**Recorded information:**
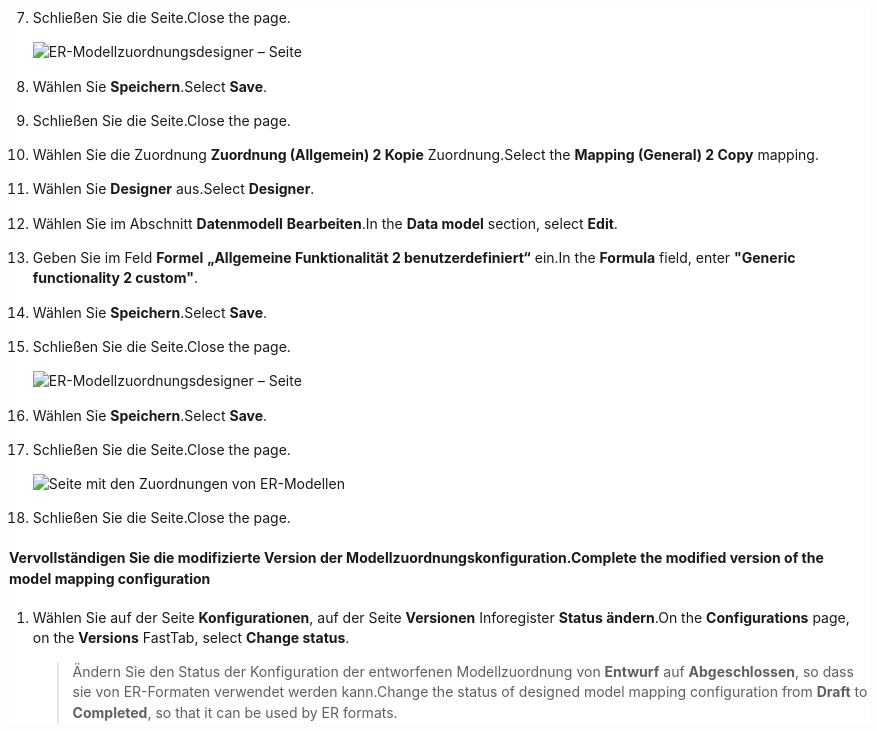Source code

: 7.  <span data-ttu-id="362c4-422">Schließen Sie die Seite.</span><span class="sxs-lookup"><span data-stu-id="362c4-422">Close the page.</span></span>

    ![ER-Modellzuordnungsdesigner – Seite](./media/RCS-Context-specific-mapping-Mapping1Custom.PNG)

8.  <span data-ttu-id="362c4-424">Wählen Sie **Speichern**.</span><span class="sxs-lookup"><span data-stu-id="362c4-424">Select **Save**.</span></span>
9.  <span data-ttu-id="362c4-425">Schließen Sie die Seite.</span><span class="sxs-lookup"><span data-stu-id="362c4-425">Close the page.</span></span>
10. <span data-ttu-id="362c4-426">Wählen Sie die Zuordnung **Zuordnung (Allgemein) 2 Kopie** Zuordnung.</span><span class="sxs-lookup"><span data-stu-id="362c4-426">Select the **Mapping (General) 2 Copy** mapping.</span></span>
11. <span data-ttu-id="362c4-427">Wählen Sie **Designer** aus.</span><span class="sxs-lookup"><span data-stu-id="362c4-427">Select **Designer**.</span></span>
12. <span data-ttu-id="362c4-428">Wählen Sie im Abschnitt **Datenmodell** **Bearbeiten**.</span><span class="sxs-lookup"><span data-stu-id="362c4-428">In the **Data model** section, select **Edit**.</span></span>
13. <span data-ttu-id="362c4-429">Geben Sie im Feld **Formel** **„Allgemeine Funktionalität 2 benutzerdefiniert“** ein.</span><span class="sxs-lookup"><span data-stu-id="362c4-429">In the **Formula** field, enter **"Generic functionality 2 custom"**.</span></span>
14. <span data-ttu-id="362c4-430">Wählen Sie **Speichern**.</span><span class="sxs-lookup"><span data-stu-id="362c4-430">Select **Save**.</span></span>
15. <span data-ttu-id="362c4-431">Schließen Sie die Seite.</span><span class="sxs-lookup"><span data-stu-id="362c4-431">Close the page.</span></span>

    ![ER-Modellzuordnungsdesigner – Seite](./media/RCS-Context-specific-mapping-Mapping2Custom.PNG)

16. <span data-ttu-id="362c4-433">Wählen Sie **Speichern**.</span><span class="sxs-lookup"><span data-stu-id="362c4-433">Select **Save**.</span></span>
17. <span data-ttu-id="362c4-434">Schließen Sie die Seite.</span><span class="sxs-lookup"><span data-stu-id="362c4-434">Close the page.</span></span>

    ![Seite mit den Zuordnungen von ER-Modellen](./media/RCS-Context-specific-mapping-MappingsCustom.PNG)

18. <span data-ttu-id="362c4-436">Schließen Sie die Seite.</span><span class="sxs-lookup"><span data-stu-id="362c4-436">Close the page.</span></span>

#### <a name="complete-the-modified-version-of-the-model-mapping-configuration"></a><span data-ttu-id="362c4-437">Vervollständigen Sie die modifizierte Version der Modellzuordnungskonfiguration.</span><span class="sxs-lookup"><span data-stu-id="362c4-437">Complete the modified version of the model mapping configuration</span></span>

1.  <span data-ttu-id="362c4-438">Wählen Sie auf der Seite **Konfigurationen**, auf der Seite **Versionen** Inforegister **Status ändern**.</span><span class="sxs-lookup"><span data-stu-id="362c4-438">On the **Configurations** page, on the **Versions** FastTab, select **Change status**.</span></span>

    > <span data-ttu-id="362c4-439">Ändern Sie den Status der Konfiguration der entworfenen Modellzuordnung von **Entwurf** auf **Abgeschlossen**, so dass sie von ER-Formaten verwendet werden kann.</span><span class="sxs-lookup"><span data-stu-id="362c4-439">Change the status of designed model mapping configuration from **Draft** to **Completed**, so that it can be used by ER formats.</span></span>
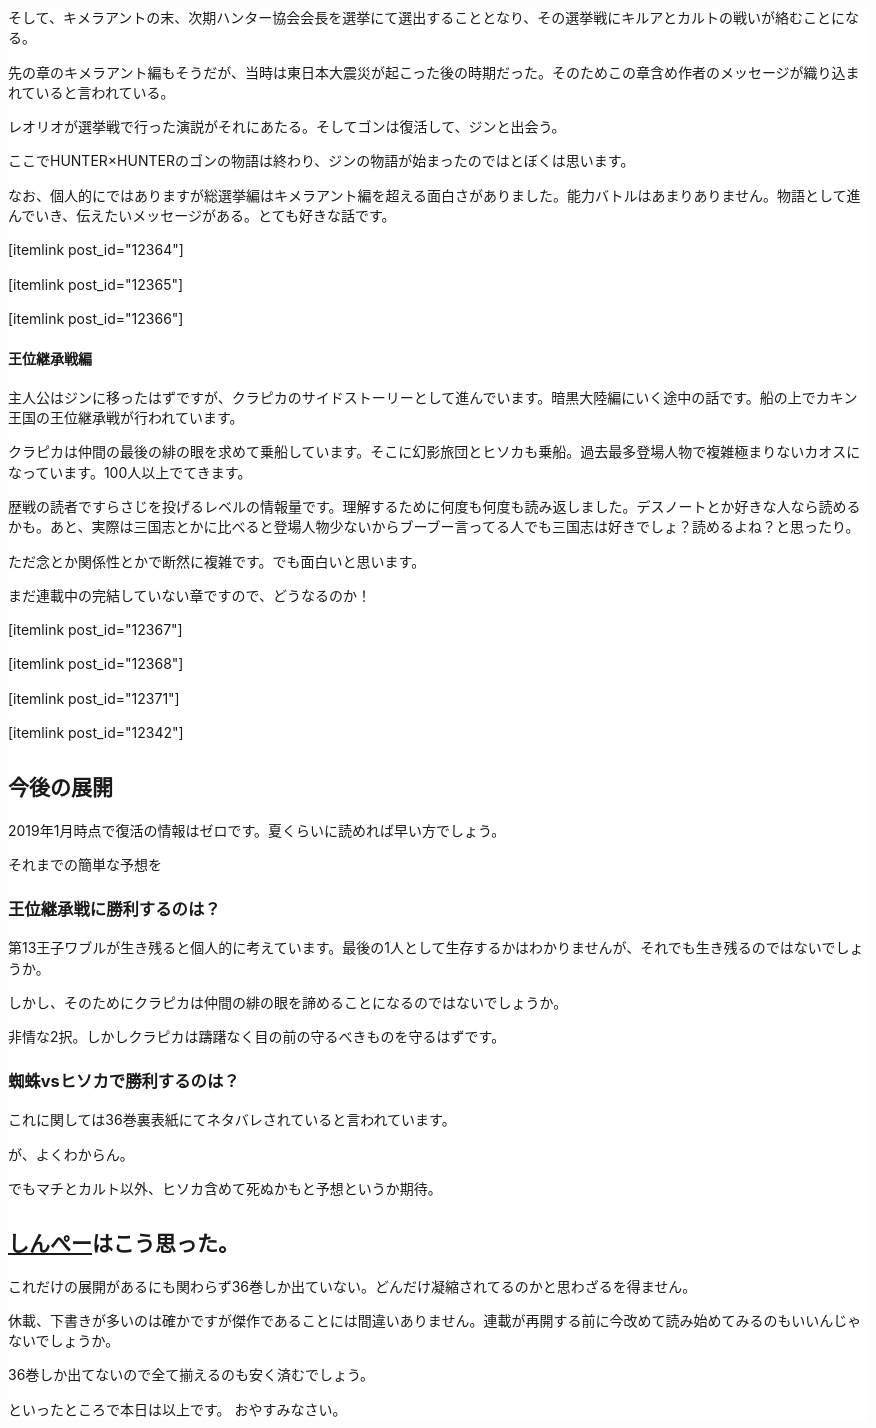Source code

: そして、キメラアントの末、次期ハンター協会会長を選挙にて選出することとなり、その選挙戦にキルアとカルトの戦いが絡むことになる。

先の章のキメラアント編もそうだが、当時は東日本大震災が起こった後の時期だった。そのためこの章含め作者のメッセージが織り込まれていると言われている。

レオリオが選挙戦で行った演説がそれにあたる。そしてゴンは復活して、ジンと出会う。

ここでHUNTER×HUNTERのゴンの物語は終わり、ジンの物語が始まったのではとぼくは思います。

なお、個人的にではありますが総選挙編はキメラアント編を超える面白さがありました。能力バトルはあまりありません。物語として進んでいき、伝えたいメッセージがある。とても好きな話です。

[itemlink post_id="12364"]

[itemlink post_id="12365"]

[itemlink post_id="12366"]
<h4>王位継承戦編</h4>
主人公はジンに移ったはずですが、クラピカのサイドストーリーとして進んでいます。暗黒大陸編にいく途中の話です。船の上でカキン王国の王位継承戦が行われています。

クラピカは仲間の最後の緋の眼を求めて乗船しています。そこに幻影旅団とヒソカも乗船。過去最多登場人物で複雑極まりないカオスになっています。100人以上でてきます。

歴戦の読者ですらさじを投げるレベルの情報量です。理解するために何度も何度も読み返しました。デスノートとか好きな人なら読めるかも。あと、実際は三国志とかに比べると登場人物少ないからブーブー言ってる人でも三国志は好きでしょ？読めるよね？と思ったり。

ただ念とか関係性とかで断然に複雑です。でも面白いと思います。

まだ連載中の完結していない章ですので、どうなるのか！

[itemlink post_id="12367"]

[itemlink post_id="12368"]

[itemlink post_id="12371"]

[itemlink post_id="12342"]
<h2>今後の展開</h2>
2019年1月時点で復活の情報はゼロです。夏くらいに読めれば早い方でしょう。

それまでの簡単な予想を
<h3>王位継承戦に勝利するのは？</h3>
第13王子ワブルが生き残ると個人的に考えています。最後の1人として生存するかはわかりませんが、それでも生き残るのではないでしょうか。

しかし、そのためにクラピカは仲間の緋の眼を諦めることになるのではないでしょうか。

非情な2択。しかしクラピカは躊躇なく目の前の守るべきものを守るはずです。
<h3>蜘蛛vsヒソカで勝利するのは？</h3>
これに関しては36巻裏表紙にてネタバレされていると言われています。

が、よくわからん。

でもマチとカルト以外、ヒソカ含めて死ぬかもと予想というか期待。
<h2><a href="https://twitter.com/s_s_p_y">しんぺー</a>はこう思った。</h2>
これだけの展開があるにも関わらず36巻しか出ていない。どんだけ凝縮されてるのかと思わざるを得ません。

休載、下書きが多いのは確かですが傑作であることには間違いありません。連載が再開する前に今改めて読み始めてみるのもいいんじゃないでしょうか。

36巻しか出てないので全て揃えるのも安く済むでしょう。

といったところで本日は以上です。
おやすみなさい。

**About this task:** All that is needed is the exact run of lines from the start of the material above through the one containing "section, select **Edit**.</span></span>", pictures left out.

**Exercise answer:**
Source code

: 7.  <span data-ttu-id="362c4-422">Schließen Sie die Seite.</span><span class="sxs-lookup"><span data-stu-id="362c4-422">Close the page.</span></span>

    ![ER-Modellzuordnungsdesigner – Seite](./media/RCS-Context-specific-mapping-Mapping1Custom.PNG)

8.  <span data-ttu-id="362c4-424">Wählen Sie **Speichern**.</span><span class="sxs-lookup"><span data-stu-id="362c4-424">Select **Save**.</span></span>
9.  <span data-ttu-id="362c4-425">Schließen Sie die Seite.</span><span class="sxs-lookup"><span data-stu-id="362c4-425">Close the page.</span></span>
10. <span data-ttu-id="362c4-426">Wählen Sie die Zuordnung **Zuordnung (Allgemein) 2 Kopie** Zuordnung.</span><span class="sxs-lookup"><span data-stu-id="362c4-426">Select the **Mapping (General) 2 Copy** mapping.</span></span>
11. <span data-ttu-id="362c4-427">Wählen Sie **Designer** aus.</span><span class="sxs-lookup"><span data-stu-id="362c4-427">Select **Designer**.</span></span>
12. <span data-ttu-id="362c4-428">Wählen Sie im Abschnitt **Datenmodell** **Bearbeiten**.</span><span class="sxs-lookup"><span data-stu-id="362c4-428">In the **Data model** section, select **Edit**.</span></span>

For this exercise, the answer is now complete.